ADSORPTION OF CO GAS MOLECULES ON SnO2 SURFACE

This research is devoted to the investigation of the toxic CO gas adsorption mechanism on the tin dioxide (SnO2) semiconductor. We used density functional theory (DFT) to describe adsorption processes, and we found out that the Mars-van Krevelen (MvK) adsorption mechanism is not responsible for adsorption on (101) and (001) surface orientations of SnO2, unlike (110) and (100), where CO2 molecule forms and desorbs from the surfaces. After adsorption on (101) and (001) surface orientations, CO molecule bound to the surfaces and transfer electrons to it.

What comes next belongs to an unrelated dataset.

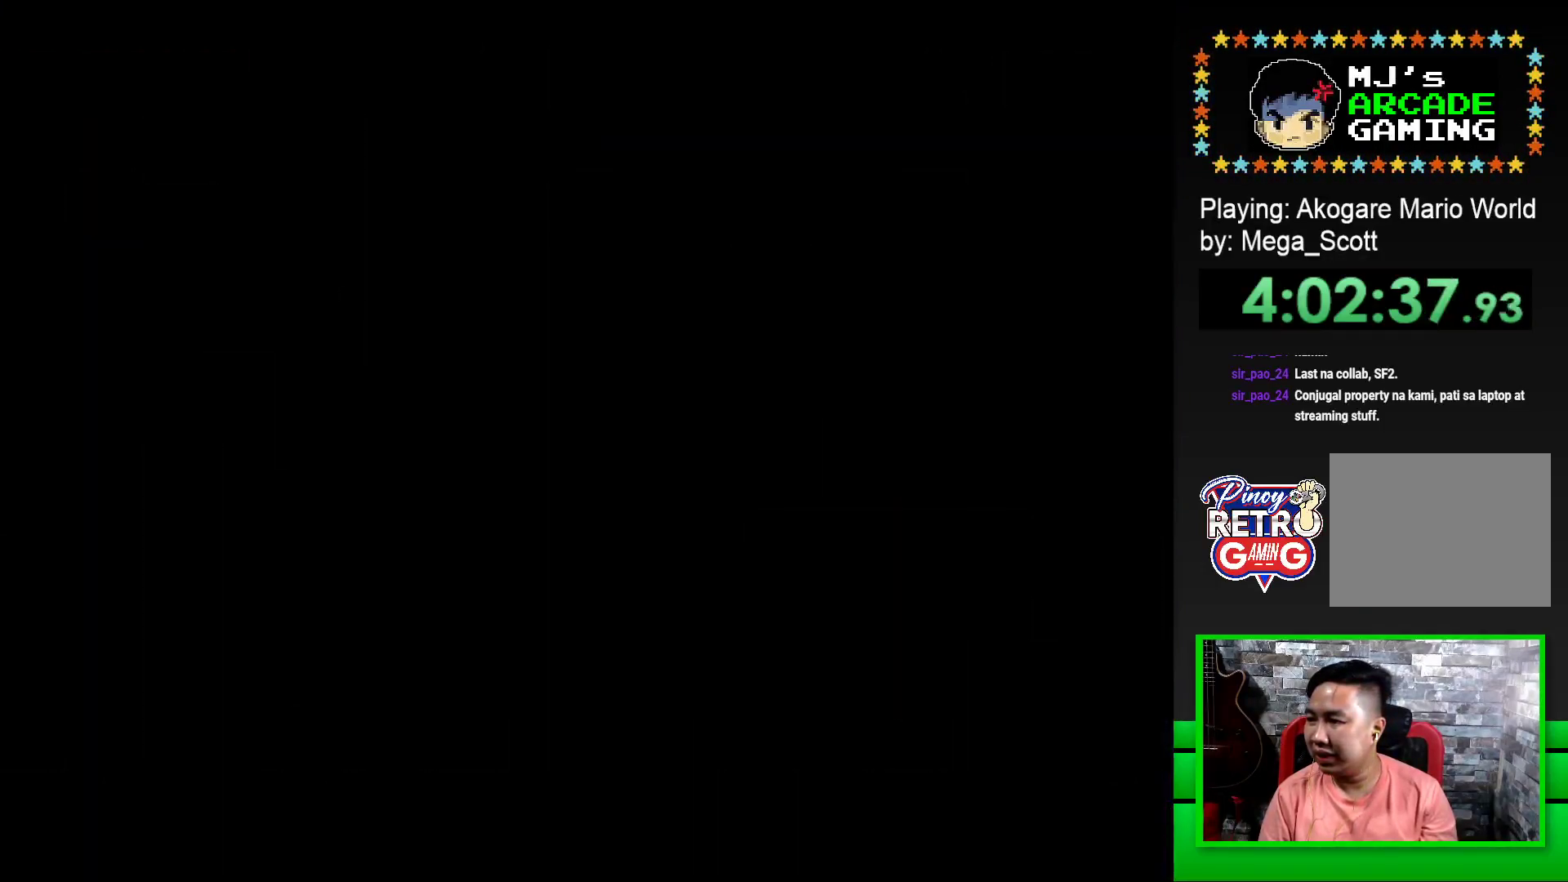
{"buttons": ["SQUARE"], "events": []}
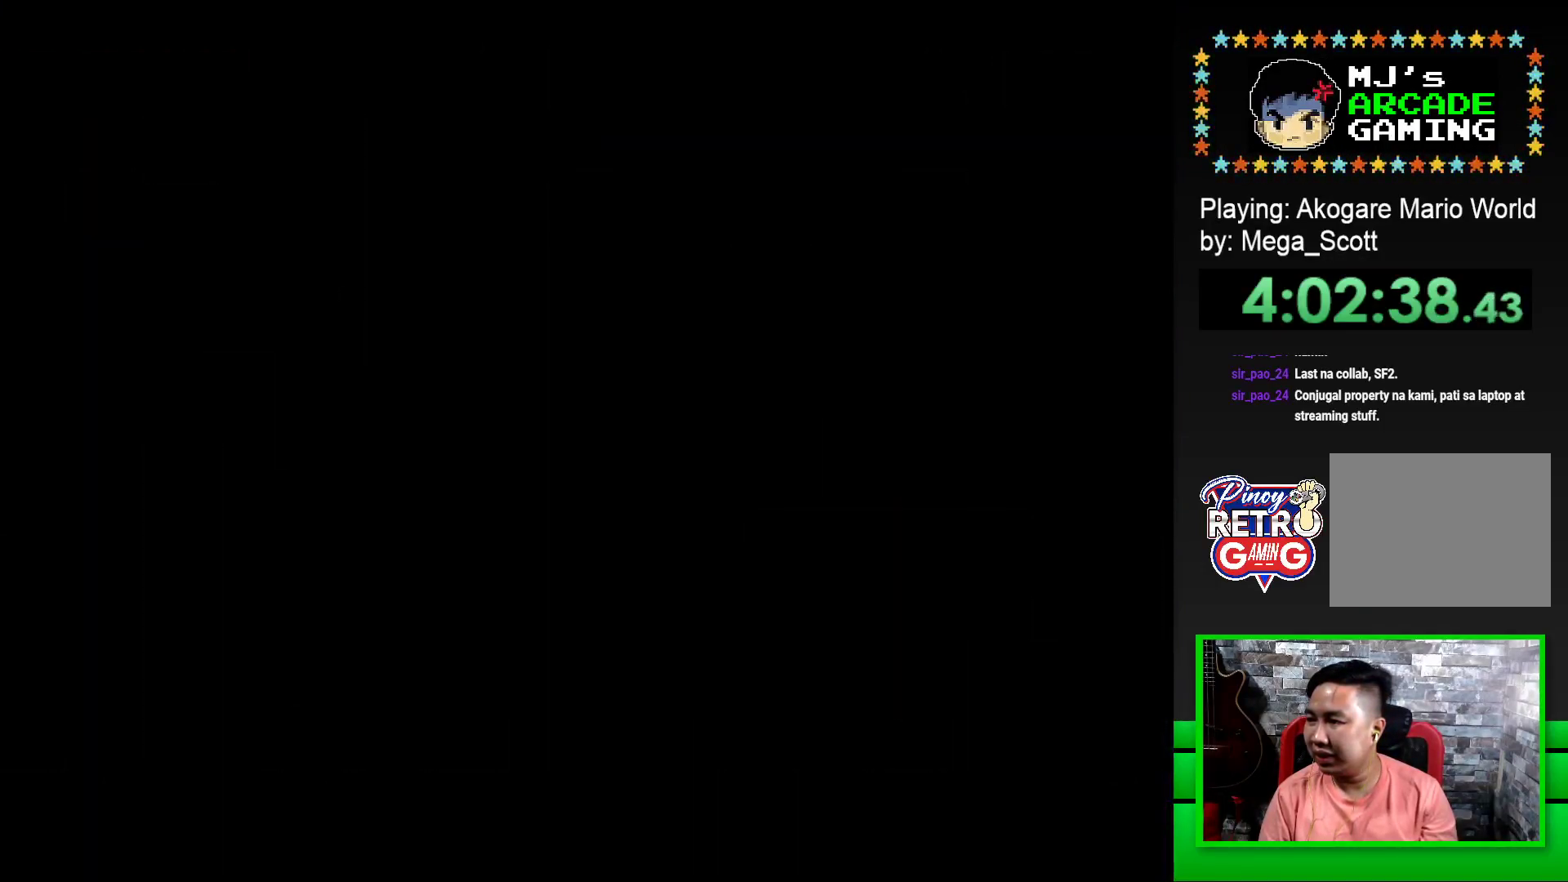
{"buttons": ["SQUARE"], "events": []}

The charge transfer was calculated using Bader charge analysis, which showed the amount of charge transferred to the (101) and (001) surfaces is larger than to the (110) and (100) surfaces. In the case of (001) surface orientation, we considered half and full surface coverage. It was shown that during full surface coverage only one molecule can be adsorbed and transfer 2e charge. Electronic density of states (eDoS) calculation was done to explain the increase of surface conductance.

gas sensors, density functional theory (DFT), сarbon monoxide (CO), adsorption, Mars-van Krevelen mechanism (MvK), electronic density of states (eDoS)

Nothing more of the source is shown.